Unfortunately for him, Kris had been waiting for something like that. She had her own automatic out and three sleepy darts sprouting from his chest before this optimistic assassin could get his own weapon up.

He fell backward against a truck; his weapon clattered onto the pavement.

Suddenly, the Marines were guns up.

“Guns down, volunteers,” Kris shouted. “Lower your weapons, or I’ll drill every one of you with a sleepy dart.”

“Why sleepy dart the traitor?” said someone with a machete, and used it to take the head off the guy Kris had darted. People jumped back, many looking quite shocked at the amount of blood that could spew from a human neck once the head was no longer attached.

“Everybody just stand where you are,” Kris ordered. “I wanted to talk to that puke.”

“Sorry,” the machete wielder said, and almost made it sound like he meant it.

“Corporal, have two of your Marines go down this line and see if anyone else has a weapon cocked and ready to start shooting.”

The Marines did. Kris spotted at least one fellow whose rifle was all too ready; she got her automatic ready for him to go violent like the last one.

No, this one was just very dumb . . . or ready to act that way to avoid the fate of the other. Once everyone was verified safe, Kris explained herself.

“I shot that guy with a sleepy dart because I didn’t want to start shooting just then, and I don’t want to start shooting now. The soft pop a dart makes is not going to alarm anyone, and that is the way we want Jackie and her thugs—not alarmed. If he’d sprayed us with his pistol, he might or might not have survived. But Jackie Jackson would definitely know we are at her doorstep. Do you understand me?”

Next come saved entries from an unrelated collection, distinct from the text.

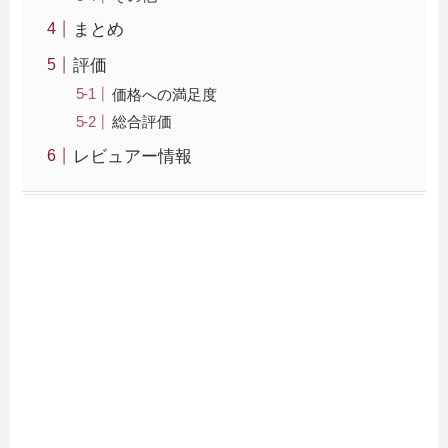
まとめ
評価
価格への満足度
総合評価
レビュアー情報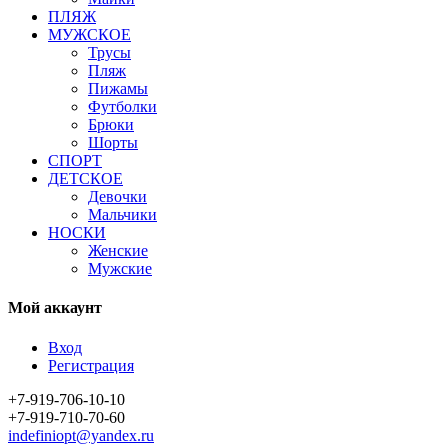
ПЛЯЖ
МУЖСКОЕ
Трусы
Пляж
Пижамы
Футболки
Брюки
Шорты
СПОРТ
ДЕТСКОЕ
Девочки
Мальчики
НОСКИ
Женские
Мужские
Мой аккаунт
Вход
Регистрация
+7-919-706-10-10
+7-919-710-70-60
indefiniopt@yandex.ru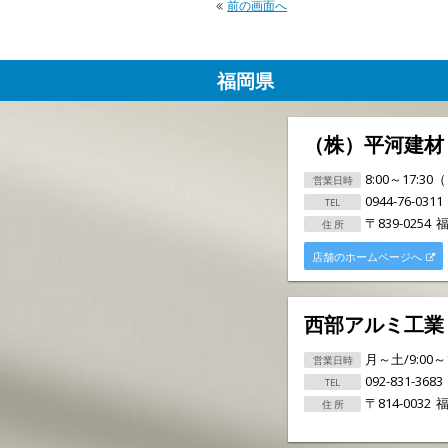
前の画面へ
福岡県
（株）平河建材
8:00～17:3
0944-76-0311
〒839-0254
福
店舗のホームページへ
西部アルミ工業
月～土/9:00
092-831-3683
〒814-0032
福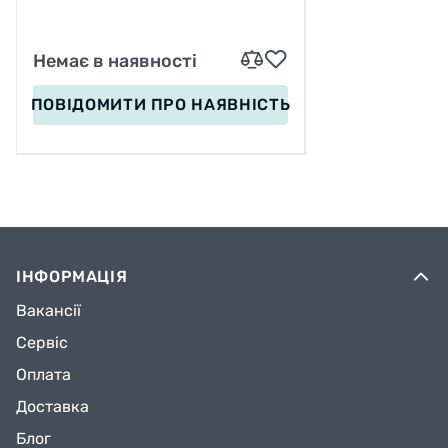
Немає в наявності
ПОВІДОМИТИ
ПРО НАЯВНІСТЬ
ІНФОРМАЦІЯ
Вакансії
Сервіс
Оплата
Доставка
Блог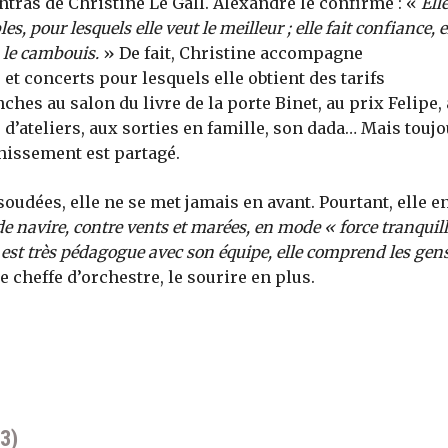
ntras de Christine Le Gall. Alexandre le confirme : «
Ell
s, pour lesquels elle veut le meilleur ; elle fait confiance, e
 le cambouis.
» De fait, Christine accompagne
et concerts pour lesquels elle obtient des tarifs
hes au salon du livre de la porte Binet, au prix Felipe,
s d’ateliers, aux sorties en famille, son dada… Mais touj
chissement est partagé.
udées, elle ne se met jamais en avant. Pourtant, elle en
de navire, contre vents et marées, en mode « force tranquill
e est très pédagogue avec son équipe, elle comprend les gens
 cheffe d’orchestre, le sourire en plus.
3)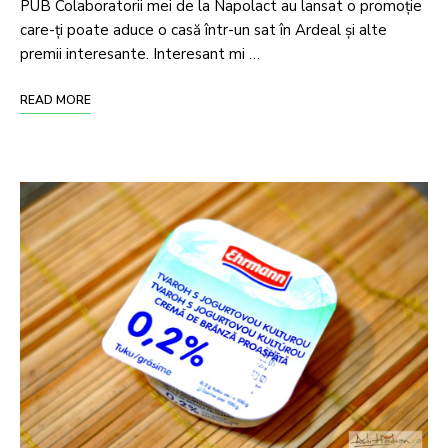
PUB Colaboratorii mei de la Napolact au lansat o promoție
care-ți poate aduce o casă într-un sat în Ardeal și alte
premii interesante. Interesant mi …
READ MORE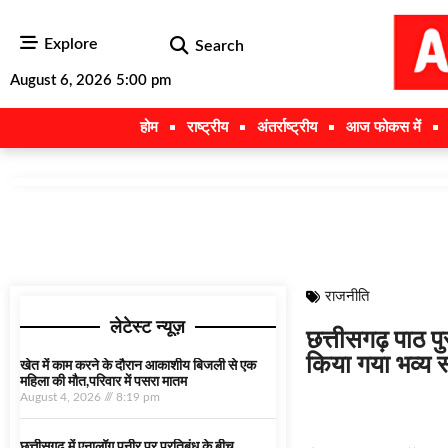
Explore
Search
August 6, 2026 5:00 pm
होम
राष्ट्रीय
अंतर्राष्ट्रीय
आज फोकस में
राजनीति
लेटेस्ट न्यूज़
छत्तीसगढ़ पाठ प
किया गया भव्य स
खेत में काम करने के दौरान आकाशीय बिजली से एक
महिला की मौत,परिवार में पसरा मातम
August 4, 2026
8:19 pm
छत्तीसगढ़ में एनालॉग पनीर पर प्रतिबंध के बीच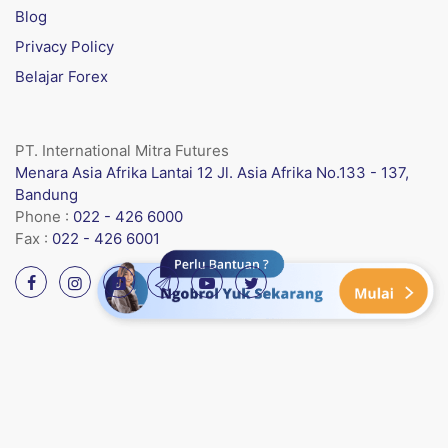
Blog
Privacy Policy
Belajar Forex
PT. International Mitra Futures
Menara Asia Afrika Lantai 12 Jl. Asia Afrika No.133 - 137,
Bandung
Phone :
022 - 426 6000
Fax :
022 - 426 6001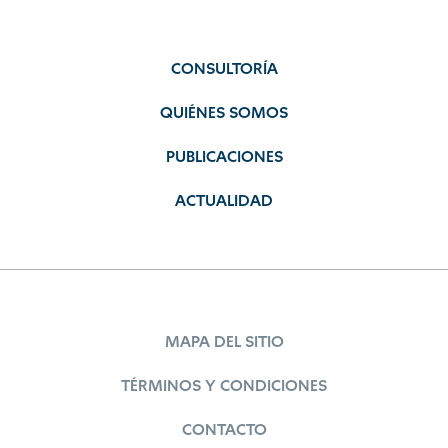
CONSULTORÍA
QUIÉNES SOMOS
PUBLICACIONES
ACTUALIDAD
MAPA DEL SITIO
TÉRMINOS Y CONDICIONES
CONTACTO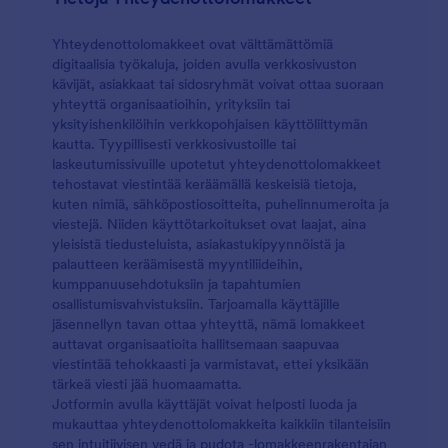
Yhteydenottolomakkeet ovat välttämättömiä
digitaalisia työkaluja, joiden avulla verkkosivuston
kävijät, asiakkaat tai sidosryhmät voivat ottaa suoraan
yhteyttä organisaatioihin, yrityksiin tai
yksityishenkilöihin verkkopohjaisen käyttöliittymän
kautta. Tyypillisesti verkkosivustoille tai
laskeutumissivuille upotetut yhteydenottolomakkeet
tehostavat viestintää keräämällä keskeisiä tietoja,
kuten nimiä, sähköpostiosoitteita, puhelinnumeroita ja
viestejä. Niiden käyttötarkoitukset ovat laajat, aina
yleisistä tiedusteluista, asiakastukipyynnöistä ja
palautteen keräämisestä myyntiliideihin,
kumppanuusehdotuksiin ja tapahtumien
osallistumisvahvistuksiin. Tarjoamalla käyttäjille
jäsennellyn tavan ottaa yhteyttä, nämä lomakkeet
auttavat organisaatioita hallitsemaan saapuvaa
viestintää tehokkaasti ja varmistavat, ettei yksikään
tärkeä viesti jää huomaamatta.
Jotformin avulla käyttäjät voivat helposti luoda ja
mukauttaa yhteydenottolomakkeita kaikkiin tilanteisiin
sen intuitiivisen vedä ja pudota -lomakkeenrakentajan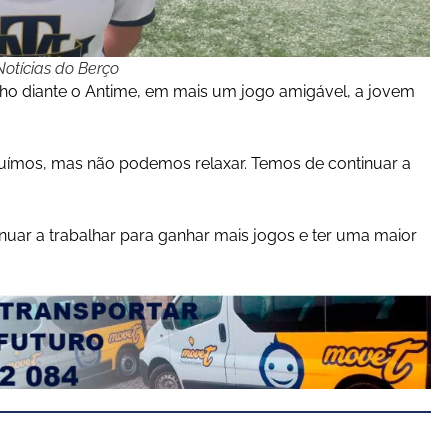
otícias do Berço
ho diante o Antime, em mais um jogo amigável, a jovem
luímos, mas não podemos relaxar. Temos de continuar a
uar a trabalhar para ganhar mais jogos e ter uma maior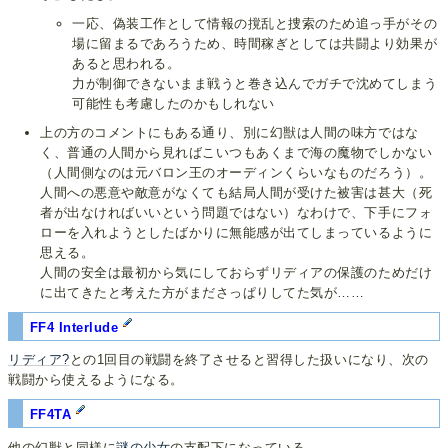
一応、偽装工作として情報の撹乱と捜索のため追っ手がその
場に留まるであろうため、時間稼ぎとしては共闘より効果が
あると思われる。
力が制御できないまま戦うと巻き込んでガチで沈めてしまう
可能性も考慮したのかもしれない
上の方のコメントにもある通り、別に幻獣は人間の味方ではな
く、普通の人間から見ればこいつもあくまで海の魔物でしかない
（人間側なのは元バロン王のオーディンくらいなものだろう）。
人間への悪意や敵意がなくても結局人間が受けた被害は甚大（死
者が出なければいいという問題ではない）なわけで、下手にフォ
ローを入れようとしたばかりに無能感が出てしまっているように
思える。
人間の安全は最初から気にしておらずリディアの保護のためだけ
に出てきたと考えた方がまださっぱりしてた気が……
FF4 Interlude
リディア?
との1回目の戦闘を終了させると習得した扱いになり、次の
戦闘から使えるようになる。
FF4TA
他の幻獣と同様に
謎の少女
の支配下になっている。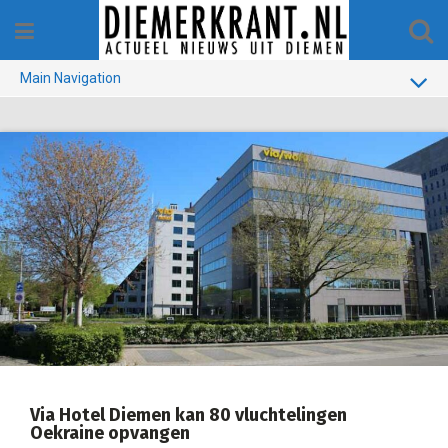
Skip
to
content
Main Navigation
BUURT
GEMEENTE
1970-1990
VERKIEZINGEN
COLOFON
Via Hotel Diemen kan 80 vluchtelingen
Oekraine opvangen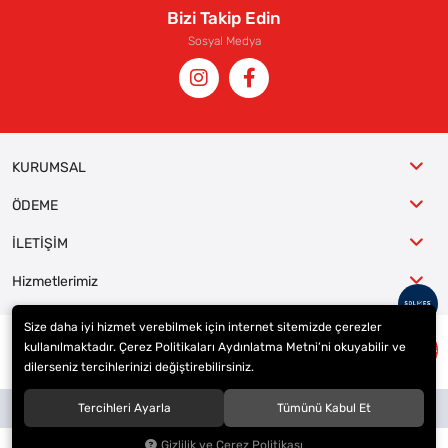
Bizi Takip Edin
Sosyal Medya
KURUMSAL
ÖDEME
İLETİŞİM
Hizmetlerimiz
Size daha iyi hizmet verebilmek için internet sitemizde çerezler
kullanılmaktadır. Çerez Politikaları Aydınlatma Metni’ni okuyabilir ve
© 2023
ER-LAS Oto Jant ve Lastik - Yunus ULAŞ
. Tüm hakları saklıdır.
dilerseniz tercihlerinizi değiştirebilirsiniz.
Site tasarımı tarafımızdan yapılmıştır.
Tercihleri Ayarla
Tümünü Kabul Et
Gizlilik ve Çerez Politikası
0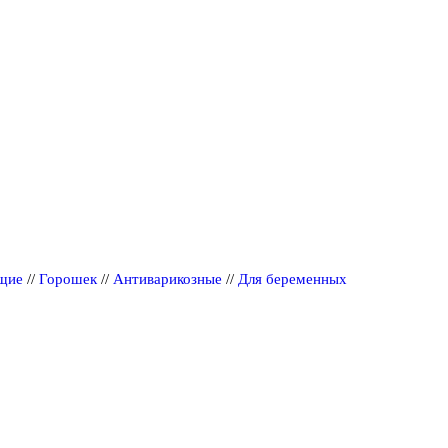
щие
//
Горошек
//
Антиварикозные
//
Для беременных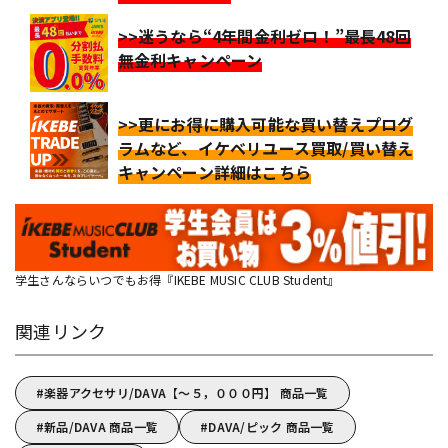
>>迷うなら“4年間金利ゼロ！”最長48回
無金利キャンペーン
>>更にお得に購入可能な買い替えプログ
ラムなど、イケベリユース買取/買い替え
キャンペーン詳細はこちら
学生さんならいつでもお得『IKEBE MUSIC CLUB Student』
関連リンク
楽器アクセサリ/DAVA【～５，０００円】 商品一覧
新品/DAVA 商品一覧
DAVA/ピック 商品一覧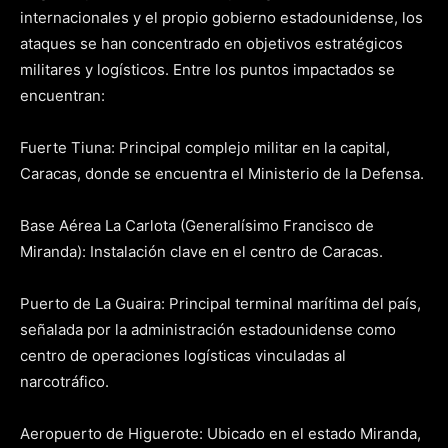
internacionales y el propio gobierno estadounidense, los
ataques se han concentrado en objetivos estratégicos
militares y logísticos. Entre los puntos impactados se
encuentran:
Fuerte Tiuna: Principal complejo militar en la capital,
Caracas, donde se encuentra el Ministerio de la Defensa.
Base Aérea La Carlota (Generalísimo Francisco de
Miranda): Instalación clave en el centro de Caracas.
Puerto de La Guaira: Principal terminal marítima del país,
señalada por la administración estadounidense como
centro de operaciones logísticas vinculadas al
narcotráfico.
Aeropuerto de Higuerote: Ubicado en el estado Miranda,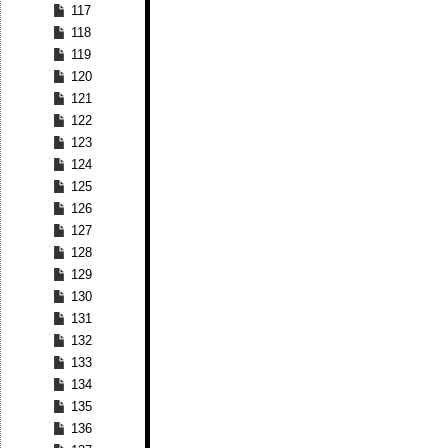
117
118
119
120
121
122
123
124
125
126
127
128
129
130
131
132
133
134
135
136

The blank stares looked a bit more informed. While they milled about, Kris did a radio check.

“Colonel, you down?”

“I’m at point X-ray with third platoon, Your Highness.”

“Fourth platoon is at point Uniform,” came from its LT.

“Commander, I’ve got no action at X-ray, either coming or going,” the colonel reported. “As soon as your trucks arrive, I’ll displace two squads forward. I suggest that fourth do the same.”

“The trucks aren’t there yet?” Kris asked.

“Not in my line of sight.”

Kris tried them on net. Three privates reported that they were going as fast as they could but that the roads were a pot-holed mess.

The fourth private did not answer Kris’s call.

“Jack, you on net?” she asked.

“I’m at my target, about to go off net. I’ve got a cloak of invisibility that may help me out a bit.”

Cloak of invisibility? Kris shook her head; Jack would explain it when he wanted to. Right now, he might have a problem he wasn’t aware of.

“Jack, I’m not sure all our volunteers are on our side. One tried to gun me down here, and one of our truck convoys is not answering my calls.”

“I haven’t had any trouble with mine,” Jack replied. “But with Tilly leading the volunteers, a guy would have to be blind not to want to follow her.”

Why was Kris not surprised? It took a few seconds for Jack to continue. “But come to think about it, none of the three truck drivers I’ve got here are all that interested in following us. One of them in particular. Hey, guys,” Jack shouted, “have I got a deal for you.”

There was a roar of truck motors at the end of Kris’s street, and three trucks raced by, headed for Tranquility Road. Kris only got a quick glimpse, but it looked like the lead truck had a Marine slumped in the passenger seat.

“Jack, I think I just spotted our missing convoy, and it’s headed for Jackie.”

“I knew we should have done a full field security check on all those enthusiastic volunteers,” the Marine answered on net. “Looks like it’s time to play ball. Good luck, Kris.”

“Good luck to you, Jack.”

Kris blinked to change net. “First platoon, you are weapons free.”